= AIM OF THE EXERCISE =
Everything in the listing below from the line containing "right ankle: (780, 644, 38)" through the line containing "right shoulder: (571, 341, 6)" must be repeated exactly; the remaining lines are not wanted.

■ ■ ■ ■

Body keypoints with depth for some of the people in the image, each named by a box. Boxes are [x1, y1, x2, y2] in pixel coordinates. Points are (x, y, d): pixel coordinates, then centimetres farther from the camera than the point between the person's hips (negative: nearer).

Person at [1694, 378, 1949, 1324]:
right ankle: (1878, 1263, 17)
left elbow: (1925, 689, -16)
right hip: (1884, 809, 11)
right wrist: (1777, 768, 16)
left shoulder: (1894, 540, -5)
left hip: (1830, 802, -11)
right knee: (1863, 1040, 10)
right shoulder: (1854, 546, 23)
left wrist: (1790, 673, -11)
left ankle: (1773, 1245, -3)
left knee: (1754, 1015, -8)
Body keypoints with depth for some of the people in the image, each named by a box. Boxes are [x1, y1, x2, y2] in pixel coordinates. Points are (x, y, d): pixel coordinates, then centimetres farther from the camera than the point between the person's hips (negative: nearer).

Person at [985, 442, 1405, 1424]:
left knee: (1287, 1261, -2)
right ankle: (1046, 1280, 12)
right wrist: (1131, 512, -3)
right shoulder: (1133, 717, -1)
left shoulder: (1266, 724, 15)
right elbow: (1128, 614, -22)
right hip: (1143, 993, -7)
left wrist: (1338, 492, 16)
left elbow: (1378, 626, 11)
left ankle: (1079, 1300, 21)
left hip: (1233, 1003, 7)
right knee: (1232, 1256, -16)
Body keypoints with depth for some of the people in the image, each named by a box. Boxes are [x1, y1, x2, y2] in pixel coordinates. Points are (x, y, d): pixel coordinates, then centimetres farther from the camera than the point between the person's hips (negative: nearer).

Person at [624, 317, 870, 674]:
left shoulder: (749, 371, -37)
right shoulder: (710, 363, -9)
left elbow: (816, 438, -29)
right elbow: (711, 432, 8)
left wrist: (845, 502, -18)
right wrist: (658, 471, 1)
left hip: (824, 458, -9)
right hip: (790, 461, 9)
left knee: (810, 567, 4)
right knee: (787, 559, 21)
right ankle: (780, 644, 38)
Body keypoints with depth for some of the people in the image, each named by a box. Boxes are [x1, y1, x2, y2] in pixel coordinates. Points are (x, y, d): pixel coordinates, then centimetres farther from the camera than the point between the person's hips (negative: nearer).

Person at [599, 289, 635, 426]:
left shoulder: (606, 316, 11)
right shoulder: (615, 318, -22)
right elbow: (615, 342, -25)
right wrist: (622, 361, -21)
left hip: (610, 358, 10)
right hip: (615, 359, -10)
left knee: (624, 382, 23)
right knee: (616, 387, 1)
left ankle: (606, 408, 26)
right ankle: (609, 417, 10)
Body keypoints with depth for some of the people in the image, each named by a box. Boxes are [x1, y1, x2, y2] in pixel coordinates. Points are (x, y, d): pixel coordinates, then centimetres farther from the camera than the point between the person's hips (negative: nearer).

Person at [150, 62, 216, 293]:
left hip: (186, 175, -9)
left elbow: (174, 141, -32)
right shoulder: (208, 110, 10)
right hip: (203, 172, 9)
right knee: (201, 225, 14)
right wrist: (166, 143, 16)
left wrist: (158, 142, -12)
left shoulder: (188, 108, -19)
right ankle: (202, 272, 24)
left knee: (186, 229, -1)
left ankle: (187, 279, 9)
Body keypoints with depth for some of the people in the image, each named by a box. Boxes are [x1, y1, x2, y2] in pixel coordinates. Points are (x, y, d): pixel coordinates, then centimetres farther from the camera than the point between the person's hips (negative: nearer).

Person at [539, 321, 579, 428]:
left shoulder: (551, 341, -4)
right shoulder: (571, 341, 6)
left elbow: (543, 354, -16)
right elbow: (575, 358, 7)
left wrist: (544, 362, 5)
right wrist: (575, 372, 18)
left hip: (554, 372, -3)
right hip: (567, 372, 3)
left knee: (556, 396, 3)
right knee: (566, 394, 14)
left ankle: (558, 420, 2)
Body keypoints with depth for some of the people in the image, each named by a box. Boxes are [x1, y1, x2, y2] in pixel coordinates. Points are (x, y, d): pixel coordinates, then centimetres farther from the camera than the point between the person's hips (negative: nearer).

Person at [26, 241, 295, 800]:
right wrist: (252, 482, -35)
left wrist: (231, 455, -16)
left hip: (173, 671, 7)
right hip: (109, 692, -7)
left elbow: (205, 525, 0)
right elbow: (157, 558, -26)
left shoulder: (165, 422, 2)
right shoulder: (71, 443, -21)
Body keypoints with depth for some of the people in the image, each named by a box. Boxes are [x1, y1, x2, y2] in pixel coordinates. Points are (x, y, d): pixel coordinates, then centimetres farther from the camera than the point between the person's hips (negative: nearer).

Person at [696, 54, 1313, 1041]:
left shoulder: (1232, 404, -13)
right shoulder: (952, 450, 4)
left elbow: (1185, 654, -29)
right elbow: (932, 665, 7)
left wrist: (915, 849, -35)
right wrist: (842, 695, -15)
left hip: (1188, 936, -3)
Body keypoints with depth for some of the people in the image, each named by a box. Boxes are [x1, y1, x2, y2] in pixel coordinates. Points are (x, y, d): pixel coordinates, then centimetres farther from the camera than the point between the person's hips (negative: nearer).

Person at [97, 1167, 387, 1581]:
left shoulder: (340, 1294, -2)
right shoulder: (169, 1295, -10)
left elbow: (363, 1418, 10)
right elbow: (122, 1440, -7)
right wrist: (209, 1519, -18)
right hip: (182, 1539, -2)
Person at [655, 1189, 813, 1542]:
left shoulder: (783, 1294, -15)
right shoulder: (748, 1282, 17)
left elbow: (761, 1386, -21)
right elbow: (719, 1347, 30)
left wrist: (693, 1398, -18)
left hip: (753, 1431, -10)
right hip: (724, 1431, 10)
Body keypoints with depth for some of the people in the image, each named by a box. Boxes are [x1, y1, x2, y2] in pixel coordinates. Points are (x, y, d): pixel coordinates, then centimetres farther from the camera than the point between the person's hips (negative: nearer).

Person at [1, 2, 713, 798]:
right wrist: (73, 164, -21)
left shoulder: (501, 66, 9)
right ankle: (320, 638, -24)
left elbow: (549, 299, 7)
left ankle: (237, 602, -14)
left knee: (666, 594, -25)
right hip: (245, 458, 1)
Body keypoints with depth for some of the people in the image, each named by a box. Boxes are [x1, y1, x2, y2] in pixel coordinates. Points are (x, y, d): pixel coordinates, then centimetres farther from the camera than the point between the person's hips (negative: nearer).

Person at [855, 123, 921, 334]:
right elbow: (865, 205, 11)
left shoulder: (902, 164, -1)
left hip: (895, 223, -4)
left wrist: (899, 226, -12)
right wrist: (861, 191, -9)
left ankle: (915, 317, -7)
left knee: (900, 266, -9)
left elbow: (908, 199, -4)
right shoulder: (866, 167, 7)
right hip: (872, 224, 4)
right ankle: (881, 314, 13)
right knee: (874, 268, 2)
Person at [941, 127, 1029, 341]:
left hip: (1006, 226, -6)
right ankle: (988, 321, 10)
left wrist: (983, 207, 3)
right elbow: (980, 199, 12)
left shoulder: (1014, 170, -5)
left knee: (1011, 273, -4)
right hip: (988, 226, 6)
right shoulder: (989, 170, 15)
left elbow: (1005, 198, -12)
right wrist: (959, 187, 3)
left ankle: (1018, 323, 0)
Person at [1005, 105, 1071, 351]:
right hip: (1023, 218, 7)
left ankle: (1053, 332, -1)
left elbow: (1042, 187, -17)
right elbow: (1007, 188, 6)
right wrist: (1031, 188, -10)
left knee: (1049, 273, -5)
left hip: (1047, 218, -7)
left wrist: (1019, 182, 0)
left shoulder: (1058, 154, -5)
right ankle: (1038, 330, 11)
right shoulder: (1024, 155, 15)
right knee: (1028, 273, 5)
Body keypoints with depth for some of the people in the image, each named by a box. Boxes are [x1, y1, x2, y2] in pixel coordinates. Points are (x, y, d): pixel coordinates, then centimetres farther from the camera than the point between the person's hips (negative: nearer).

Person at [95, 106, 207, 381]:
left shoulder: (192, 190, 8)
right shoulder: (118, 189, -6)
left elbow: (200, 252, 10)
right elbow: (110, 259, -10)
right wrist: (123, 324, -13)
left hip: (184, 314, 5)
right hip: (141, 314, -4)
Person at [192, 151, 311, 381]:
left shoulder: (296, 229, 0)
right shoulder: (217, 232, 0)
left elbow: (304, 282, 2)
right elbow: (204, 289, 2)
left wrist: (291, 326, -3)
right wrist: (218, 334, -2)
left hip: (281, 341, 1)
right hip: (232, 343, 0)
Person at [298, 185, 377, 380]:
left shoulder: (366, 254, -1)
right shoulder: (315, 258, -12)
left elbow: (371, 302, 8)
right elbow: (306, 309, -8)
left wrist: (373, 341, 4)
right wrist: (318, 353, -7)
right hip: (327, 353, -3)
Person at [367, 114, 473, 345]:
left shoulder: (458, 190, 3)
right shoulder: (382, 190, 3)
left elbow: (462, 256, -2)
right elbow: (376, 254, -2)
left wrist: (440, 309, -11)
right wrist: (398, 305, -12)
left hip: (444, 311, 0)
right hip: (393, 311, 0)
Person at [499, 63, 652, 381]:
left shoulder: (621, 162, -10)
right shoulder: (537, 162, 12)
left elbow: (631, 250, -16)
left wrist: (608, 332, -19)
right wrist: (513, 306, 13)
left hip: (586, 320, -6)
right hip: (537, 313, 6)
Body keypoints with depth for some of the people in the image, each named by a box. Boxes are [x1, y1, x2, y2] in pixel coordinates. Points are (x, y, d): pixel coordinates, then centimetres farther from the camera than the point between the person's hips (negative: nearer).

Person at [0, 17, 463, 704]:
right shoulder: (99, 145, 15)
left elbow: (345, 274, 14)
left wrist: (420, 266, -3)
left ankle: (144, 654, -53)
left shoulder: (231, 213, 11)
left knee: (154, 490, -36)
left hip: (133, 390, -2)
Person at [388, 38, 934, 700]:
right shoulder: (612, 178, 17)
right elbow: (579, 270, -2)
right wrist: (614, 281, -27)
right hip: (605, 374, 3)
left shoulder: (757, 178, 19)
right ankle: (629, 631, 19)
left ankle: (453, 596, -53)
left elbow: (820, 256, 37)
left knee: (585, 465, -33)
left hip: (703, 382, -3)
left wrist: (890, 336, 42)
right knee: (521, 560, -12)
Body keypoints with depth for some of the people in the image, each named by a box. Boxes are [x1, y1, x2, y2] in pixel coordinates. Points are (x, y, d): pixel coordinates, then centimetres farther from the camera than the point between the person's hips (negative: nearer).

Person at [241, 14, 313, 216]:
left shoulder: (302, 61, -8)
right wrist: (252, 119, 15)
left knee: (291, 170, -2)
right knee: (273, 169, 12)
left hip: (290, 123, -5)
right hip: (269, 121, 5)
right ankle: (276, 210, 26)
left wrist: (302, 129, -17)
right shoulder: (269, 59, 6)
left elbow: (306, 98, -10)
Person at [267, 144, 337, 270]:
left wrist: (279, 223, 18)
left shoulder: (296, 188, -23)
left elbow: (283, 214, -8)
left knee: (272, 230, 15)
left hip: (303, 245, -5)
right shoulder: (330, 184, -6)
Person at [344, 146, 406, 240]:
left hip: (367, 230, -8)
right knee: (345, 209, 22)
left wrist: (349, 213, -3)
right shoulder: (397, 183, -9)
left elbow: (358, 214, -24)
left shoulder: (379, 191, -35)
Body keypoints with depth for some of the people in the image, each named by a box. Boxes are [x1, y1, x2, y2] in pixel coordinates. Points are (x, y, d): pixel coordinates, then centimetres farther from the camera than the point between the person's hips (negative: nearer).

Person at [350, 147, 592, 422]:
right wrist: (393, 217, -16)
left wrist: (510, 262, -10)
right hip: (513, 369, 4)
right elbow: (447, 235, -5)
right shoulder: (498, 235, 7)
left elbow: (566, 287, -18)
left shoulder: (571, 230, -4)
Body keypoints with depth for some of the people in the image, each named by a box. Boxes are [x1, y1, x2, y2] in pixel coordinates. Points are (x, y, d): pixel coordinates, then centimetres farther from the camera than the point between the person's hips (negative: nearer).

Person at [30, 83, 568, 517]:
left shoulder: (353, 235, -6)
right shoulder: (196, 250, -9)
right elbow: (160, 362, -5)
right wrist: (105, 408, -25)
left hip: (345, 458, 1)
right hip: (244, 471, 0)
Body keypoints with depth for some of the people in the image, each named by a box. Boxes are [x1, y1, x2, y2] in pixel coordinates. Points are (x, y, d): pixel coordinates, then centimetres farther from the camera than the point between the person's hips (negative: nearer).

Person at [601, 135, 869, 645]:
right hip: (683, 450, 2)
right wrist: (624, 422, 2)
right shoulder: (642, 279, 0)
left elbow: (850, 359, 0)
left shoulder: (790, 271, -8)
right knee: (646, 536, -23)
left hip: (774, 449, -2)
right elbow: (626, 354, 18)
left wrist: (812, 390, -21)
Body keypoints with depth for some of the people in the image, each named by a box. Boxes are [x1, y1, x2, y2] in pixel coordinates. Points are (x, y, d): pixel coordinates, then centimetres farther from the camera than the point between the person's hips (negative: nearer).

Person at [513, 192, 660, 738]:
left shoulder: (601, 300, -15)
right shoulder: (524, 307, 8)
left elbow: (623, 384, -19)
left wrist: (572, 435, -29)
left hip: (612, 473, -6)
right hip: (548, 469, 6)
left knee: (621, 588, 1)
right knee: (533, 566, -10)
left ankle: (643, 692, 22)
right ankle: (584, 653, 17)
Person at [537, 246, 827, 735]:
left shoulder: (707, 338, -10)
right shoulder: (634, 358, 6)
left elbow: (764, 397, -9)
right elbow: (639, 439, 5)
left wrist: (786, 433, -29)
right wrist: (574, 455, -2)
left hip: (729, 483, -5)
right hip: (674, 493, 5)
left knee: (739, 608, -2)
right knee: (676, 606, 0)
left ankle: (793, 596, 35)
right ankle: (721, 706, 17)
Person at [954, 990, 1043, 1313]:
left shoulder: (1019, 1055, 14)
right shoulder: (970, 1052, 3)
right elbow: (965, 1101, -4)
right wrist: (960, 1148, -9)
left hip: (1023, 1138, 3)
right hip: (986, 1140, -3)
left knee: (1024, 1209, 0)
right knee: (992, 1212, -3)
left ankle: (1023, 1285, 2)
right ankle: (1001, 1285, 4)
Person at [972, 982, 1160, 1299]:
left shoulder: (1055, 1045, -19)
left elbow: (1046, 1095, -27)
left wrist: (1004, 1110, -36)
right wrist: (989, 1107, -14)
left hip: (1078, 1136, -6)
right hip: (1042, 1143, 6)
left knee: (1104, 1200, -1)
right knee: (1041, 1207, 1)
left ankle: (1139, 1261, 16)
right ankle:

■ ■ ■ ■

= SOLVED PROBLEM =
right ankle: (780, 644, 38)
Body keypoints with depth for some of the people in the image, each named by a box. Boxes are [x1, y1, x2, y2] in pixel coordinates. Points are (x, y, d): pixel coordinates, then centimetres farther from the camera than the point between the person's hips (negative: nearer).

Person at [599, 289, 635, 426]:
left shoulder: (606, 316, 11)
right shoulder: (615, 318, -22)
right elbow: (615, 342, -25)
right wrist: (622, 361, -21)
left hip: (610, 358, 10)
right hip: (615, 359, -10)
left knee: (624, 382, 23)
right knee: (616, 387, 1)
left ankle: (606, 408, 26)
right ankle: (609, 417, 10)
Body keypoints with depth for some of the people in the image, each named by a box. Boxes are [x1, y1, x2, y2] in pixel coordinates. Points are (x, y, d): pixel coordinates, then centimetres farther from the camera than the point between the person's hips (negative: nearer).

Person at [150, 62, 216, 293]:
left hip: (186, 175, -9)
left elbow: (174, 141, -32)
right shoulder: (208, 110, 10)
right hip: (203, 172, 9)
right knee: (201, 225, 14)
right wrist: (166, 143, 16)
left wrist: (158, 142, -12)
left shoulder: (188, 108, -19)
right ankle: (202, 272, 24)
left knee: (186, 229, -1)
left ankle: (187, 279, 9)
Body keypoints with depth for some of the people in the image, each named by a box. Boxes are [x1, y1, x2, y2] in pixel coordinates. Points are (x, y, d): pixel coordinates, then centimetres farther from the camera than the point between the person's hips (negative: nearer).

Person at [539, 321, 579, 428]:
left shoulder: (551, 341, -4)
right shoulder: (571, 341, 6)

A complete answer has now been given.